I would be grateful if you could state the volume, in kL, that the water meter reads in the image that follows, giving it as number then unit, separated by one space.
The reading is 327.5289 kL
──────────
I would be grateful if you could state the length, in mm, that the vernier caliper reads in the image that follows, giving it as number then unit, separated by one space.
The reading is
──────────
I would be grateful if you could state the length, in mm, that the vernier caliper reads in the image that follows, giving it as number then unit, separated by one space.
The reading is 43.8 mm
──────────
- [What you need to do]
Rewrite the lines starting with the one containing "I would be grateful if you could state the volume, in" and ending with the one containing "The reading is 327.5289 kL", both included, as a JSON list of strings, one string per line and no blank lines.

- [Output below]
[
  "I would be grateful if you could state the volume, in kL, that the water meter reads in the image that follows, giving it as number then unit, separated by one space.",
  "The reading is 327.5289 kL"
]